### DOCUMENT TEXT
WTF Fun Fact 13282 – The Ides of March

March 15th is known as the Ides of March. It’s a day that has become synonymous with betrayal and tragedy.

What is the Ides of March, and why is it infamous?

The Ides of March is a day on the Roman calendar that corresponds to March 15th.

After changing their calendar system multiple times, the ancient Romans eventually divided into three parts:

– The Kalends (the 1st day of all months).
– The Nones (the 7th of March, May, July, and October, and the 5th of other months).
– The Ides (the 15th day in March, May, July, and October, and the 13th day of the other months).

Today, we associate the Ides of March with Julius Caesar’s assassination in 44 BCE. Interestingly, they were also a day set aside for settling debts in ancient Rome.

On that day, a group of senators, including Brutus and Cassius, stabbed Caesar 23 times. He died on the steps of the Roman Senate.

### PROBLEM 1
Can you extract the full Ides of March fact word for word?

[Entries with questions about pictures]
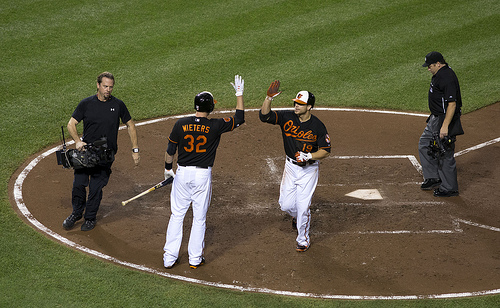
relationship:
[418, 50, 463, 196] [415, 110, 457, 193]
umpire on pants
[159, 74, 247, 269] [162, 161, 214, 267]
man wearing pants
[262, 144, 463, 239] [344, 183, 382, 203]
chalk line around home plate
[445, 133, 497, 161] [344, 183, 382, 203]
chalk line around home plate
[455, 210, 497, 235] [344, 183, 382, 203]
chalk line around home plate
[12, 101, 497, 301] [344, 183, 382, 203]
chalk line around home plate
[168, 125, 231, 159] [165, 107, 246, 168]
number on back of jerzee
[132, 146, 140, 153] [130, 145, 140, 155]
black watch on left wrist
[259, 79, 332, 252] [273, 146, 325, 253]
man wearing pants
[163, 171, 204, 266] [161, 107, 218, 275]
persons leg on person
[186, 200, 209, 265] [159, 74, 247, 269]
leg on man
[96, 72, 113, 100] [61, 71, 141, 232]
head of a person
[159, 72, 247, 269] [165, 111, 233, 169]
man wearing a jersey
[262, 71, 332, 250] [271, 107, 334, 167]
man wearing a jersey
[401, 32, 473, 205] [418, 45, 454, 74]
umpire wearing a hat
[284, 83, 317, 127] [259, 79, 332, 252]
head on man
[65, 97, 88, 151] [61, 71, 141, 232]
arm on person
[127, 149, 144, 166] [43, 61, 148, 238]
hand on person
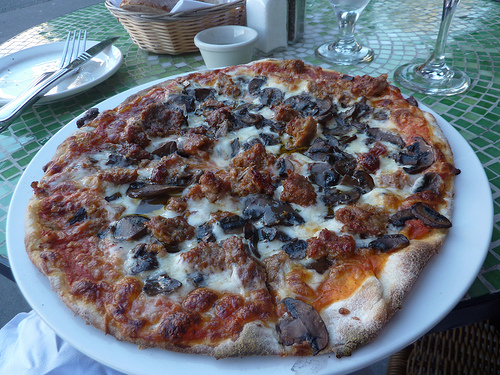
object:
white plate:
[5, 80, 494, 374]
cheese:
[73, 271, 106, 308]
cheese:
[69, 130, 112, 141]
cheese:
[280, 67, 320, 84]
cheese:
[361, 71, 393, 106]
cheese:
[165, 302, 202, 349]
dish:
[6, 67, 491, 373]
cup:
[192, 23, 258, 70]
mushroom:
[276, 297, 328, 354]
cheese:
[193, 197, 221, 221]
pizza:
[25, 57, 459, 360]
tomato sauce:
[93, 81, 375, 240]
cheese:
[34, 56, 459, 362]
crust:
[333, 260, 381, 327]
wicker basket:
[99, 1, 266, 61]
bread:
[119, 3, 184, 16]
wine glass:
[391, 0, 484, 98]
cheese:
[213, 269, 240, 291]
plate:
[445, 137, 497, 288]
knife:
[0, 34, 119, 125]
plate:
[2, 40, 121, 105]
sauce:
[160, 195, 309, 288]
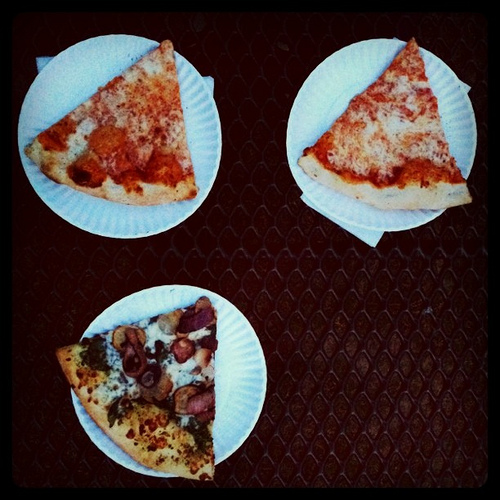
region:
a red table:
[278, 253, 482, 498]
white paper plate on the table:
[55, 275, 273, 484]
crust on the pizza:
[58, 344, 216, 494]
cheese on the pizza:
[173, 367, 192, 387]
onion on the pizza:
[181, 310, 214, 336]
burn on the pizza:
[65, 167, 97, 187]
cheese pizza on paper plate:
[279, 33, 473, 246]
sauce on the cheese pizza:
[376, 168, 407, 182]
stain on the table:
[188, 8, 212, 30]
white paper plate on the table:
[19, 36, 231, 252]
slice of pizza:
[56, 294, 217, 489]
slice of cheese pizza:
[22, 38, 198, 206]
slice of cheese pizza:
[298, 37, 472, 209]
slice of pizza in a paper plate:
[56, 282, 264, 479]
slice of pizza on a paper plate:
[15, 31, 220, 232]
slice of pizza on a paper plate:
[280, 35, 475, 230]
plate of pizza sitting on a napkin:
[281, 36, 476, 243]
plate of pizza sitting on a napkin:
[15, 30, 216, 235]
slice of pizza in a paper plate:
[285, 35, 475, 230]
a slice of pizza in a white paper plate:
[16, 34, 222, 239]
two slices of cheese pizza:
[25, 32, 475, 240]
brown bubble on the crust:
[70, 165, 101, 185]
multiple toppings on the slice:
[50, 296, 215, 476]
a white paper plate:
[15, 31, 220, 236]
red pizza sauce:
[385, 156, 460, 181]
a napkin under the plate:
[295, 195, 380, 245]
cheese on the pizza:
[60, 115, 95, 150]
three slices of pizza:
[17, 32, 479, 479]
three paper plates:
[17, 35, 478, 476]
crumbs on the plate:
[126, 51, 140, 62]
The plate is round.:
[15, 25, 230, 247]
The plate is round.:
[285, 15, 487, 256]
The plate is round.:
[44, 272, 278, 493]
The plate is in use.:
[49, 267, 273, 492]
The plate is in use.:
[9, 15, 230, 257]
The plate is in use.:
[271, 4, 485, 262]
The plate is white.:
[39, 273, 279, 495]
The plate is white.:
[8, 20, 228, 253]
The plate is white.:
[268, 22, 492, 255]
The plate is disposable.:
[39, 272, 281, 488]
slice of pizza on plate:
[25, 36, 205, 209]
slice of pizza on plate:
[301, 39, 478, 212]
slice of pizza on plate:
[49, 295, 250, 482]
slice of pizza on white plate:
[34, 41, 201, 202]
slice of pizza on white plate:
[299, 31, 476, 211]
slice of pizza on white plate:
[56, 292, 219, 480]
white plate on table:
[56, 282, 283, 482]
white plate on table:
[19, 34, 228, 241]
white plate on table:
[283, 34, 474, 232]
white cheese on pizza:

--

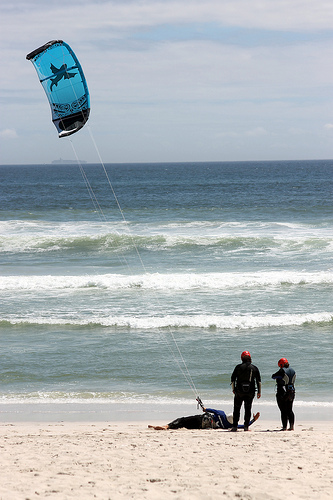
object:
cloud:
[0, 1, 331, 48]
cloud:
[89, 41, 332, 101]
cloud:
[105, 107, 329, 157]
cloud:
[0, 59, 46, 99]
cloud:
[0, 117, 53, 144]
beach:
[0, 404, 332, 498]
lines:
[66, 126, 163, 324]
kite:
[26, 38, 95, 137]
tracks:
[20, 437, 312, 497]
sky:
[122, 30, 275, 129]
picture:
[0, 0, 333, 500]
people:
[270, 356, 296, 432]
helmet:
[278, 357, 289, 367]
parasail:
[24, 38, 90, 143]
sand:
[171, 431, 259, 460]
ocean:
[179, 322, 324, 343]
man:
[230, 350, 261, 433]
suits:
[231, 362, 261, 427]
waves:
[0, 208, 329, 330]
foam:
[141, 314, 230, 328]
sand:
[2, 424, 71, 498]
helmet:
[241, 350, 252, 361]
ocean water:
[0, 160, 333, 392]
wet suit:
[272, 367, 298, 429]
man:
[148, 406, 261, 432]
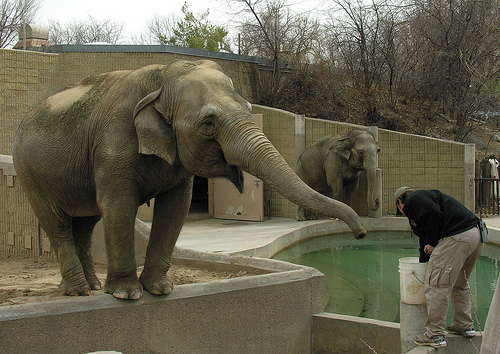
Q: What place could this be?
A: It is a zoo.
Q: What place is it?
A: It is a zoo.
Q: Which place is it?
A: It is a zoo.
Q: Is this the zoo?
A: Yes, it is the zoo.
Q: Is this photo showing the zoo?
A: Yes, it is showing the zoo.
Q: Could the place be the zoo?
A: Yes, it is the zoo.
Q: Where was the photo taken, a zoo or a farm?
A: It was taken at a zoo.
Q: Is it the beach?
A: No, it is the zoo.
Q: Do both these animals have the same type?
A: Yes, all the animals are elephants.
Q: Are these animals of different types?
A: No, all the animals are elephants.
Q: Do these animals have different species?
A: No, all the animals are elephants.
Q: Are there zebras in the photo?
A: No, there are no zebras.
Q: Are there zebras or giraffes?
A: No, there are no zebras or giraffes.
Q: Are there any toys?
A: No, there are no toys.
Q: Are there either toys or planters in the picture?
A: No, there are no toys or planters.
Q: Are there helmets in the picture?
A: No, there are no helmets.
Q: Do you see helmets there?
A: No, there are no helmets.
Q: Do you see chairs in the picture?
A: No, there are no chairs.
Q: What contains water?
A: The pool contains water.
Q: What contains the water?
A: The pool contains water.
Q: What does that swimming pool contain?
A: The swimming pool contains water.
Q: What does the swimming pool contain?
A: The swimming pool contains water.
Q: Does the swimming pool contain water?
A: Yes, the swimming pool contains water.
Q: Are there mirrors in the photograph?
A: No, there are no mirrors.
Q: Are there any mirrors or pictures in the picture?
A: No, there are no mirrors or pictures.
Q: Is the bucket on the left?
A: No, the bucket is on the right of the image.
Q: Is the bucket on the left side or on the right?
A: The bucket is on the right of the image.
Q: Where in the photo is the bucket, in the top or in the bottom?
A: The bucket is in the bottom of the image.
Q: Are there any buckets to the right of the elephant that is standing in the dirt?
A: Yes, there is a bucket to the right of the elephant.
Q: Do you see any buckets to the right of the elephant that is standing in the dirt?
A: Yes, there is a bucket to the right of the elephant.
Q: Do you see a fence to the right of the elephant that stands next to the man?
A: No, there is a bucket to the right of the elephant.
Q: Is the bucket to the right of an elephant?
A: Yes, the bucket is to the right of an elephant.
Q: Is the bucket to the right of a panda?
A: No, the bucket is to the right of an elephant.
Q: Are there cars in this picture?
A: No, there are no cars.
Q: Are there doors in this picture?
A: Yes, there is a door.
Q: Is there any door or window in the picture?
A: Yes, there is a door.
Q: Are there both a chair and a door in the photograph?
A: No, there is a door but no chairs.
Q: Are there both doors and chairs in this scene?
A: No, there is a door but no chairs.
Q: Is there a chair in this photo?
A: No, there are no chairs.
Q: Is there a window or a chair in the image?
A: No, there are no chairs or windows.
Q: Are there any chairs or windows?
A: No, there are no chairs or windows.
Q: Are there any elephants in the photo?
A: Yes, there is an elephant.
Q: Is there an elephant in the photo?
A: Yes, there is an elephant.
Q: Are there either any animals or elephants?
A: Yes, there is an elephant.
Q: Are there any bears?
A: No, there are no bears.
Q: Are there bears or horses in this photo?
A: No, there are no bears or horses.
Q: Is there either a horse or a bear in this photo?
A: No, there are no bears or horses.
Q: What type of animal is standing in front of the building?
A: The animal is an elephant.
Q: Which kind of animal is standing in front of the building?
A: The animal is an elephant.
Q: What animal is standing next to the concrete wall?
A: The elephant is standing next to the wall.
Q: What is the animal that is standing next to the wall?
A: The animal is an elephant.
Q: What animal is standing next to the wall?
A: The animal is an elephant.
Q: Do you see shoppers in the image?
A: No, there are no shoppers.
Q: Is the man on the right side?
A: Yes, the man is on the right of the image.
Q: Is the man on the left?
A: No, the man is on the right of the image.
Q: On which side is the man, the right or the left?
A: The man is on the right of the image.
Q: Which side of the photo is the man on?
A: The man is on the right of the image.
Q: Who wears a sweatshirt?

---

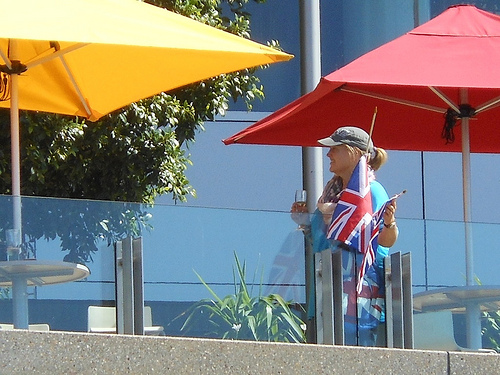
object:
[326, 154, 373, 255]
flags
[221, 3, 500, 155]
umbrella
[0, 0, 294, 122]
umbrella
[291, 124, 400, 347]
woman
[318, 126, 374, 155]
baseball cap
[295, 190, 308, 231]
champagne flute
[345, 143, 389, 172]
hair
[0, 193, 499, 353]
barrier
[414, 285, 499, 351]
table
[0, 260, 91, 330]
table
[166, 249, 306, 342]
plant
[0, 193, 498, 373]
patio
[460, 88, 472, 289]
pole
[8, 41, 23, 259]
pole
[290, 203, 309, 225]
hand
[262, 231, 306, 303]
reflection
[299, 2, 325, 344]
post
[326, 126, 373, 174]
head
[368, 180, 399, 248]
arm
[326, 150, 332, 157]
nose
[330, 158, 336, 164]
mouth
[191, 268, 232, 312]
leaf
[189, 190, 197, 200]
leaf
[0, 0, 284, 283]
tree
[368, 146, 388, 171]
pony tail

### PROBLEM 2
Which lines in the entries contain the word "have", matching case? Pick out each of those lines and copy it in full.

### CORRECT OUTPUT 1
WTF Fun Fact 13282 – The Ides of March

March 15th is known as the Ides of March. It’s a day that has become synonymous with betrayal and tragedy.

What is the Ides of March, and why is it infamous?

The Ides of March is a day on the Roman calendar that corresponds to March 15th.

After changing their calendar system multiple times, the ancient Romans eventually divided into three parts:

– The Kalends (the 1st day of all months).
– The Nones (the 7th of March, May, July, and October, and the 5th of other months).
– The Ides (the 15th day in March, May, July, and October, and the 13th day of the other months).

Today, we associate the Ides of March with Julius Caesar’s assassination in 44 BCE. Interestingly, they were also a day set aside for settling debts in ancient Rome.

On that day, a group of senators, including Brutus and Cassius, stabbed Caesar 23 times. He died on the steps of the Roman Senate.

### CORRECT OUTPUT 2
Q: Do both these animals have the same type?
Q: Do these animals have different species?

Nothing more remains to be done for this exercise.